Consigna — Reescribe con más brevedad el párrafo de la fuente que comienza con «Este juego es, por su esencia» y conserva sus ideas principales.

Fuente —
Este juego es, por su esencia, no otra cosa que una forma superior del juego
infantil y hasta del animal que, en el fondo, tienen el mismo valor. En estas
dos formas de juego es difícil encontrar su origen en una emoción cósmica, en
un darse cuenta del orden del mundo que busca su expresión. Por lo menos, una
tal explicación no tendría mucho sentido. El juego infantil posee de por sí la
forma lúdica en su aspecto más puro.

Registros —

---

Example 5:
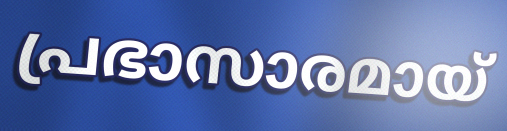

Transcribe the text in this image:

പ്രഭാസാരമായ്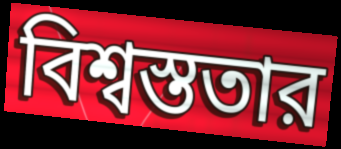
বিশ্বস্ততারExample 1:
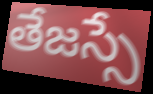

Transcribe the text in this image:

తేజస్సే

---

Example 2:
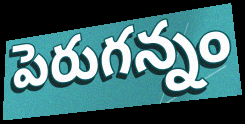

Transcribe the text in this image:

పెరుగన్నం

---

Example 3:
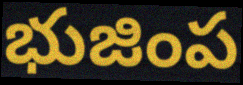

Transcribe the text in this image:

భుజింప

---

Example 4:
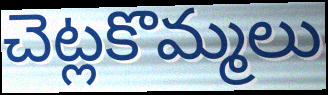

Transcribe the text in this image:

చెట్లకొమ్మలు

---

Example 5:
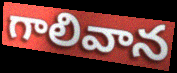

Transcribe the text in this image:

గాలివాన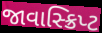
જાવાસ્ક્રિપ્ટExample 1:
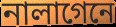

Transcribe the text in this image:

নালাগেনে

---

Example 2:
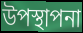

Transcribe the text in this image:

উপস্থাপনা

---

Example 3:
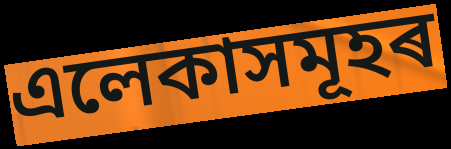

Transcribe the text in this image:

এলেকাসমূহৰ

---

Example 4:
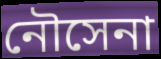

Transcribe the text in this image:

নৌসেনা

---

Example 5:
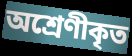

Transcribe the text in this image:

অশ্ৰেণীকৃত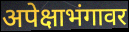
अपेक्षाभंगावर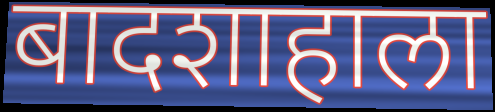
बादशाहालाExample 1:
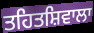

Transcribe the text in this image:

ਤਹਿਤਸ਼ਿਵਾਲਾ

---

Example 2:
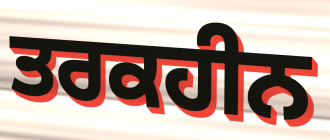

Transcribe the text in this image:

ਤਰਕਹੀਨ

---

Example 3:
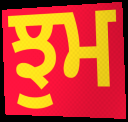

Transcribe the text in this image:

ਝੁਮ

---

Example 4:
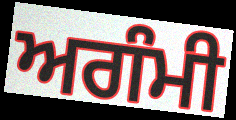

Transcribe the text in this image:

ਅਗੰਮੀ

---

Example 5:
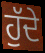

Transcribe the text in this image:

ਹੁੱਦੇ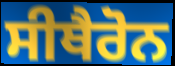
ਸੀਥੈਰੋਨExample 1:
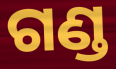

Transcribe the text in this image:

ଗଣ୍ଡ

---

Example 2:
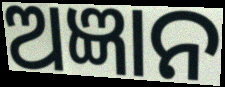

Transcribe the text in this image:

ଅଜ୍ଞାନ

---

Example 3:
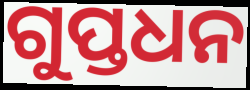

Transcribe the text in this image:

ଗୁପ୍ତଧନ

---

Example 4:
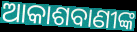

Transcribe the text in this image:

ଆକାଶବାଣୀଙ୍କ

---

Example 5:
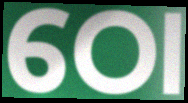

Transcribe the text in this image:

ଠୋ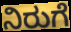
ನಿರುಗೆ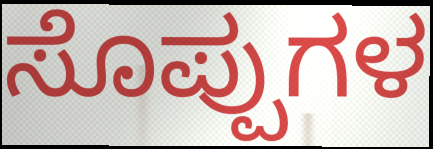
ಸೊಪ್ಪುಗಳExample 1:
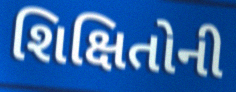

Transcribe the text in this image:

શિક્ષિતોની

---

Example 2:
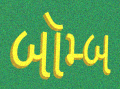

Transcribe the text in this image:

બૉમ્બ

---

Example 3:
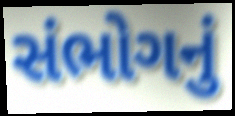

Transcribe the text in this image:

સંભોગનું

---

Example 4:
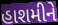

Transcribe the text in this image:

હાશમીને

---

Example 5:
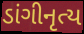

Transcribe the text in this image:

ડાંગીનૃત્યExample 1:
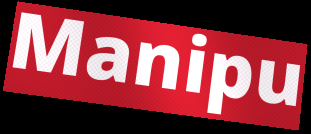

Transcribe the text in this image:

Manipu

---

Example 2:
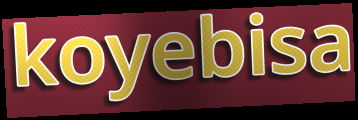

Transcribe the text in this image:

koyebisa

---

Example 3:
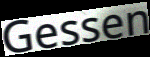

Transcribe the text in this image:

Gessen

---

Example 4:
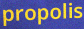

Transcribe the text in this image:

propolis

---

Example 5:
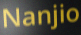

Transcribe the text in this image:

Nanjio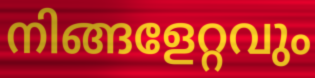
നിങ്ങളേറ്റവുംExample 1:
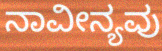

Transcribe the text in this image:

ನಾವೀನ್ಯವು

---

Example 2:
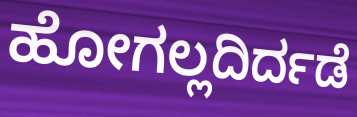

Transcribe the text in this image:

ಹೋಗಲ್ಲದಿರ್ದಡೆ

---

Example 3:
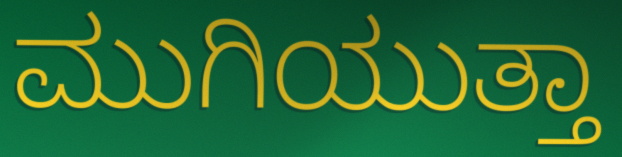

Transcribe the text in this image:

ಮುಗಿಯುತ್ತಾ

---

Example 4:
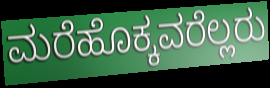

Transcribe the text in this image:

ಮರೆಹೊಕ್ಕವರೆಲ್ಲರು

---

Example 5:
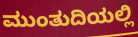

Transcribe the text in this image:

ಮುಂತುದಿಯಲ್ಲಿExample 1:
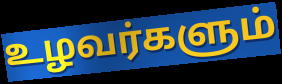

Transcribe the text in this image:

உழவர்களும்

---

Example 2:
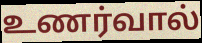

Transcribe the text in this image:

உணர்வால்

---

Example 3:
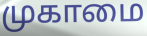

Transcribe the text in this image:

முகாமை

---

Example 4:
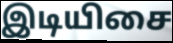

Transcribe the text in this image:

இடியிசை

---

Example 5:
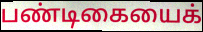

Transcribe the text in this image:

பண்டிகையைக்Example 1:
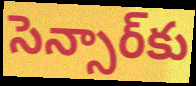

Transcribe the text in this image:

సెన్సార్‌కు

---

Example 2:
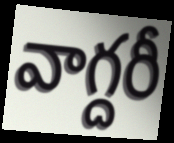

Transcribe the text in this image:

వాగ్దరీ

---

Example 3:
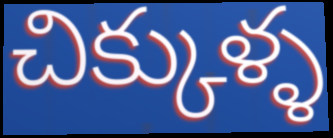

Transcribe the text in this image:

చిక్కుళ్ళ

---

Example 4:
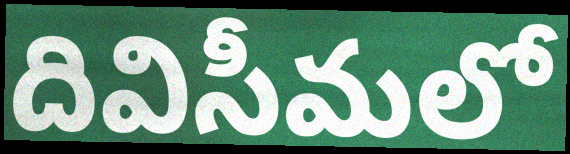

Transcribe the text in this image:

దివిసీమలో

Respuesta escrita — Este juego es, en esencia, una forma superior del juego infantil y del animal, que en el fondo valen lo mismo. En estas dos formas es difícil situar el origen en una emoción cósmica o en la percepción del orden del mundo que busca expresarse, y esa explicación tendría poco sentido. El juego infantil posee la forma lúdica en su aspecto más puro.